Failures are data, not just prose. Internally functions return `{:error, reason}`;
at every boundary that an agent or the model reads, the error serialises to a stable
envelope:

```
%{ok: false, error: %{kind: atom_or_string, message: human_string, details: map}}
```

`kind` is a small, stable, documented vocabulary (e.g. `:outside_workspace`,
`:not_found`, `:invalid_args`, `:timeout`) so callers can branch on it. The **canonical
enumeration is `t:Pixir.Tool.kind/0`** — the single source of truth; adding a kind is a
deliberate change there. CLI commands exit non-zero on error and emit the same envelope
on the diagnostic channel; successful machine output stays clean.

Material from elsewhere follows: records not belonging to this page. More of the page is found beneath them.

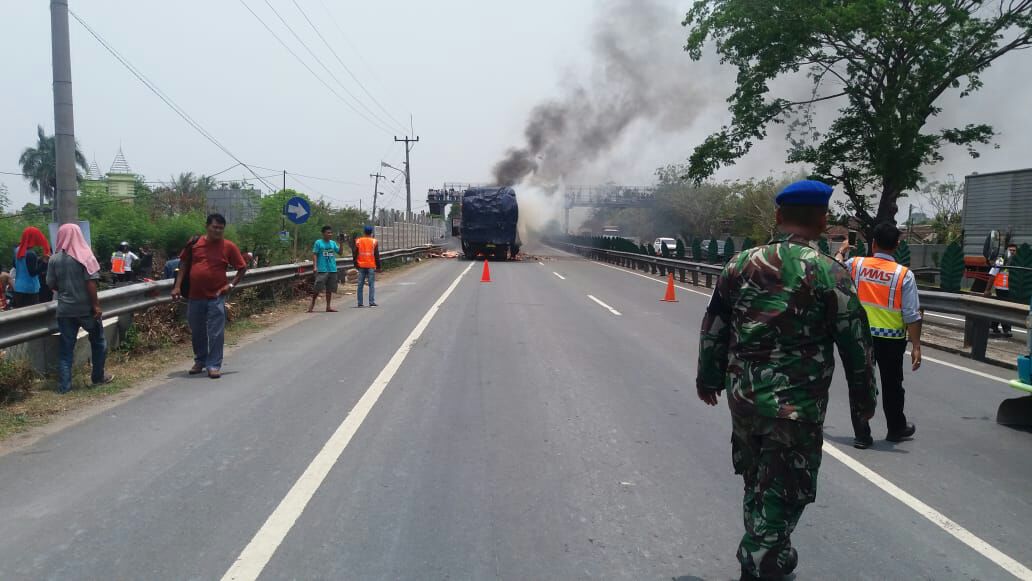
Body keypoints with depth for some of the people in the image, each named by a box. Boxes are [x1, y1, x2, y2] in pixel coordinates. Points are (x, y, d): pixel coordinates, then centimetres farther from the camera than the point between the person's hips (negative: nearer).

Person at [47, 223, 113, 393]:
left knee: (66, 348, 7)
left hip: (65, 309, 3)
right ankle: (98, 377, 24)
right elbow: (91, 283, -14)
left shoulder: (54, 259, 1)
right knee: (98, 342, 15)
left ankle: (64, 386, 5)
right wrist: (96, 305, -11)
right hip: (86, 308, -3)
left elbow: (51, 284, 7)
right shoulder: (85, 256, -8)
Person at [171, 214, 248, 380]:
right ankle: (200, 361, 32)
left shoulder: (229, 247, -3)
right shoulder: (195, 243, 2)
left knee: (216, 333, -2)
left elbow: (242, 268, 3)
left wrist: (231, 285, -7)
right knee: (197, 332, 15)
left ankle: (214, 365, 6)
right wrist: (177, 286, 4)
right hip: (195, 297, 3)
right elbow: (183, 263, 11)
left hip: (216, 297, -3)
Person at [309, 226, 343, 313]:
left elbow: (340, 252, 8)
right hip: (322, 270, -5)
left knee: (330, 289, 8)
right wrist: (315, 266, -14)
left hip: (332, 270, 5)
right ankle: (312, 304, 9)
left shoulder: (333, 243, 10)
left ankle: (328, 307, 15)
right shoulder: (318, 243, -3)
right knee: (318, 288, -7)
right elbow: (314, 254, -5)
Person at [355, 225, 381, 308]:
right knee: (372, 284, 1)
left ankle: (360, 303, 5)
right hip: (371, 266, -2)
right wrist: (379, 266, 2)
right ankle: (372, 302, -3)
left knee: (360, 285, 6)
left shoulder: (358, 241, 5)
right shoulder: (374, 241, -2)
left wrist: (356, 265, 15)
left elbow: (355, 254, 7)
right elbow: (377, 255, -3)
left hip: (361, 266, 2)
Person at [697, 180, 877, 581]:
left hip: (744, 398, 6)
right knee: (782, 495, 8)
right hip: (797, 408, -5)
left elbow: (713, 330, 8)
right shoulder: (829, 274, -11)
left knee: (757, 483, 23)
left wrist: (709, 379, 21)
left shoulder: (740, 264, 2)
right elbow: (856, 345, -6)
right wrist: (864, 398, 9)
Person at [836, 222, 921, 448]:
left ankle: (862, 434, 10)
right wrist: (916, 346, -7)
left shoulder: (856, 264, -7)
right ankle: (896, 429, 36)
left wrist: (841, 250, 26)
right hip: (891, 340, -1)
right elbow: (912, 316, -12)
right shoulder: (904, 274, -11)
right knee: (892, 386, 17)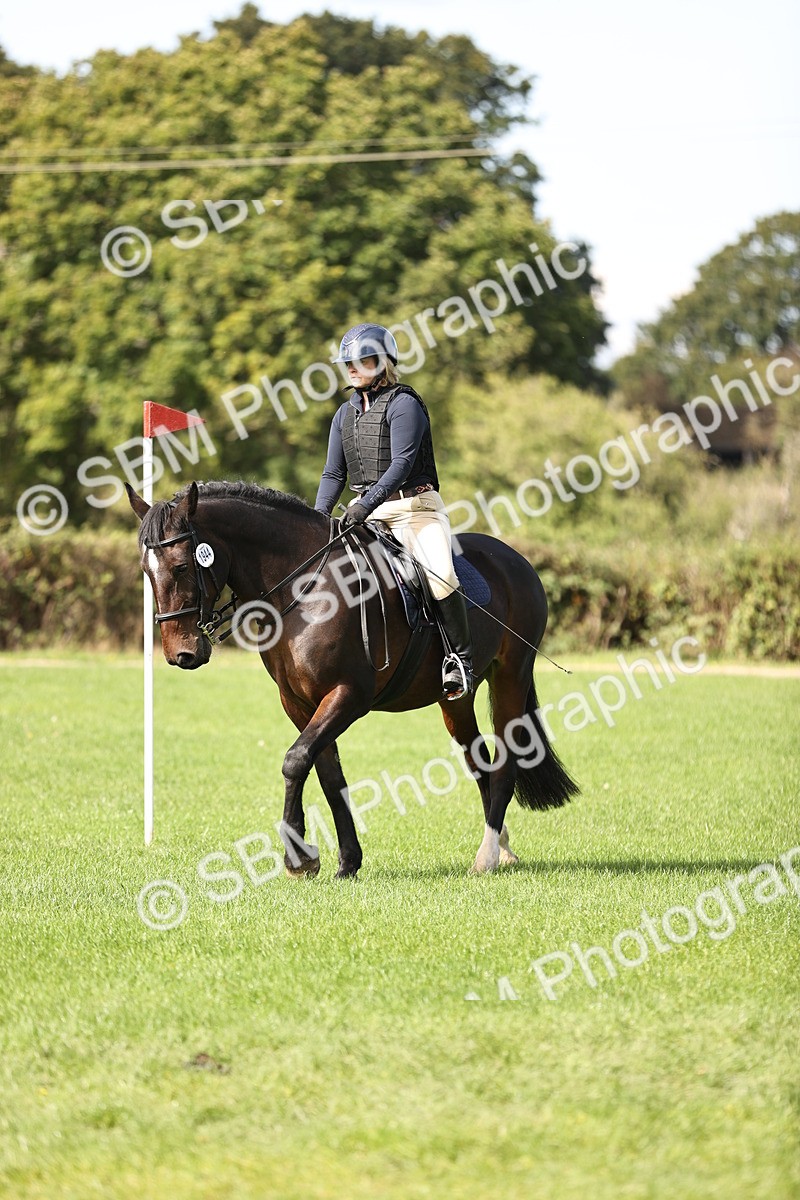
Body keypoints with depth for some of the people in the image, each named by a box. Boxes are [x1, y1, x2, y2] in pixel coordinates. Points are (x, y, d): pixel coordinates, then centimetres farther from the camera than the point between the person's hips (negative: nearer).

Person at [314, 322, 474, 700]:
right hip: (367, 512, 7)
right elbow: (334, 474, 14)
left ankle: (459, 659, -16)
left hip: (414, 506, -7)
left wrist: (367, 503, -30)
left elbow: (401, 464, -19)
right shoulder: (345, 414, 14)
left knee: (440, 577, -26)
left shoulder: (403, 405, -8)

**Deliberate divergence — a nonzero shell exit is not an error.** A `bash` command that
runs and exits nonzero (e.g. `grep` finding nothing → exit 1) returns a *successful* tool
result `%{"output", "exit_code", "ok" => false}`, not an error envelope — the tool did its
job, and the model needs the output and code to reason (treating a no-match as a failure
would derail Turns). So there is no `:nonzero_exit` kind; branch on `exit_code`/`ok` within
the result instead.

### 4. I/O channel discipline — be deliberate about what reaches the LLM

Three distinct channels, never conflated:

- **Model channel** — the `tool_result` payload folded into History and sent to the
  model (ADR 0004). It is curated and **token-bounded**: large output is truncated
  with an explicit marker (e.g. `…[truncated N of M lines]`), never raw-dumped. No
  ANSI, spinners, or prompts.
- **Human channel (stdout)** — rendered, human-facing output produced by the
  Renderer (build step 9) from bus events. Formatting lives here.
- **Diagnostic channel (stderr / Logger)** — debug and operational noise. **Never
  seen by the model** and not part of any tool result.

Input is equally explicit: a one-shot prompt comes from `argv` or, when piped, from
**stdin**; a tool never silently reads stdin. Each tool documents which streams it
consumes and produces.

## Consequences

- **Safer autonomy.** Agents can preview destructive actions; dry-run is the natural
  first probe and pairs with the deferred `:ask` permission gate when it lands.
- **Faster cold starts.** A fresh agent orients via `--help` / `__tool__/0` instead
  of reading the codebase or trial-and-error.
- **Branchable failures + cheaper Turns.** Stable `kind`s let the loop react
  programmatically; bounded model-channel output keeps Turns from blowing the context
  window on log spew.
- **Cost / obligations.**
  - Every new tool and command must implement dry-run, help, the error envelope, and
    declare its streams — enforced in review (and ideally a shared test helper).
  - The `kind` vocabulary is a curated, documented set; adding one is a deliberate
    change.
  - Truncation policy (limits, marker format) is a tunable knob, decided in code
    alongside the Executor.
- The `Pixir.Tool` behaviour and Executor (build step 6) and the CLI (step 8) are the
  enforcement points; this ADR is their acceptance criteria.